[BWW Interview:] Will Liverman: from Dizzy Gillespie to Rossini's Figaro
Will Liverman is a true "crossover" artist with a distinctive range of roles in a number of unusual genres. The Norfolk,Virginia, native has sung classic repertoire such as Rossini's Figaro and Tarquinius in Britten's The Rape of Lucretia. But his range includes Dizzy Gillespie in Charlie Parker's Yardbird, a chamber opera composed by Daniel Schnyder with libretto by Bridgette A. Wimberly, in which the jazz icon confronts his demons as he composes his final masterpiece.
After delighting Seattle Opera audiences in his debut as Raimbaud in last season's Count Ory, Will Liverman brings his unique personality, style and artistry to the role of Figaro in Rossini's The Barber of Seville this month.
Erica Miner: Where are you based? Where did you grow up?
Will Liverman: I am based in Wrigleyville, home of the Chicago Cubs! I was born in Norfolk, Virginia and raised in Virginia Beach, Virginia.
EM: How did you come to opera?
WL: I attended the Governor's School for the Arts, an all arts high school, in Norfolk, Virginia. The Governor's School is a highly competitive program made up of students coming from all the major cities in the Hampton Roads Area. I auditioned for the piano and voice program, and was accepted into the voice program (I had hoped for piano). I originally thought the "voice" program was going to be a place where they taught popular styles of music such as pop, r&b, etc. The voice program was essentially an opera program for young singers and I knew nothing about opera. However, it was there that I had my first voice lessons, performed fully staged operas, learned how to sing in different languages, etc. Having strong roots in gospel music, it was quite different than anything I had ever done before. When the program was said and done, I came out wanting to pursue a career in opera.
EM: Clearly you had an unrecognized talent for the art form. What are your favorite roles?
WL: Some of my favorite roles so far have been Figaro in Barber of Seville, Marcello in La Bohéme, and Le Mari in Les Mamelles di Tiresias!
EM: Le Mari has got to be one of the most fun roles ever. What approach do you take to the well known, iconic role of Figaro?
WL: I always learn something new about Figaro each time I step into the role. I try to keep an open mind to different character possibilities and motivations for each scene. The role becomes uninteresting and you bypass the opportunity to learn anything new the moment you fall into the "this is how I do this role" mindset.
EM: Do you sing recitals and in concerts with orchestra?
WL: Yes! Recitals and concert work are two imperative aspects of my career.
WL: Having the chance to create the role of Dizzy Gillespie from nothing and bring it to life is one of the coolest and most exciting things I've ever done.
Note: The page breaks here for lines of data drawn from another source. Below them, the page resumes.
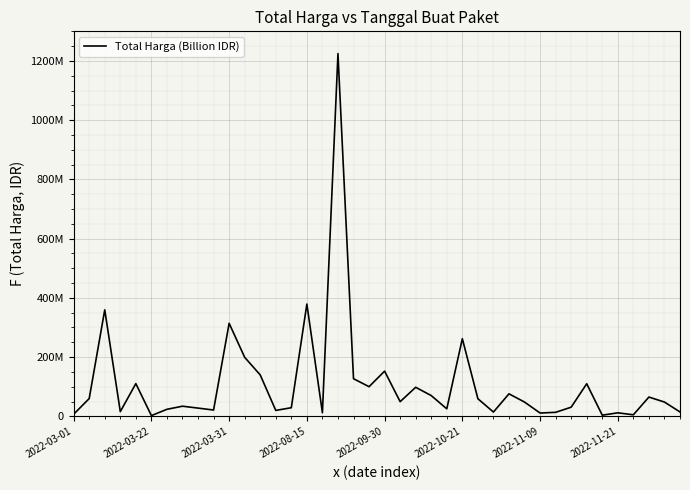

Is this an area chart (filled region under the line)?

No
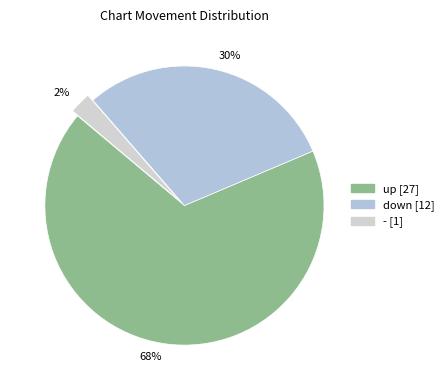

What percentage is the down slice, to the nearest percent?

30%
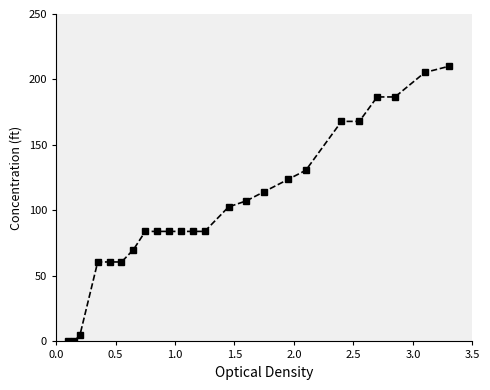

What is the maximum value shown in the chart?

210.0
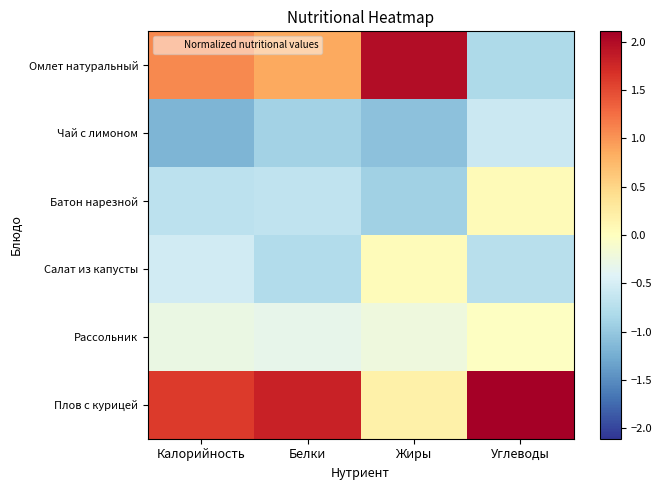

What is the spread (max minus min) of values at Углеводы?

2.9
The opera itself is quite exciting as well. It is a 90-minute jazz-infused chamber opera about the life of Charlie Parker with some riveting music. It premiered in Philadelphia and made its way to NYC, Madison, Chicago, and London. I was fortunate enough to be a part of every production. One of the coolest moments about the whole thing was taking the opera to the historic Apollo Theater in Harlem. It brought in a very diverse audience to the opera, and was also the first opera to ever be performed at that theater. I used to grow up watching "Showtime at the Apollo", so I felt honored to be a part of history!
EM: The first opera performed at the Apollo sounds as exciting as it gets. Please describe Chicago Lyric Opera's Unlimited Initiative and your connection with that project. Likewise, ENO's Hackney Empire.
WL: Both the Lyric Opera Unlimited Initiative and ENO's Hackney Empire share a mission to bring opera to new and diverse audiences. Being a part of Charlie Parker's Yardbird for both of those companies was so meaningful because it brought in so many first timers to the opera. Most people were really excited after their experience and wanted to come back to see something else.
EM: What is coming up next for you?
WL: I'll be returning with the Lyric Opera Unlimited in their production of Fellow Travelers. I'll also be making my role debut as Papageno in Magic Flute with Florentine Opera and returning to the role of Figaro with Kentucky Opera. I'll be coming back to my hometown to appear as the baritone soloist for Carmina Burana with Virginia Symphony as well. In addition to the opera and concert work, I'll be releasing my first full album next year featuring Russian and English songs!
EM: Your new album sounds intriguing. Please keep me posted. And thanks so much for letting us know about you. I look forward to your Figaro!
Seattle Opera's The Barber of Seville runs at McCaw Hall from Oct. 14-28.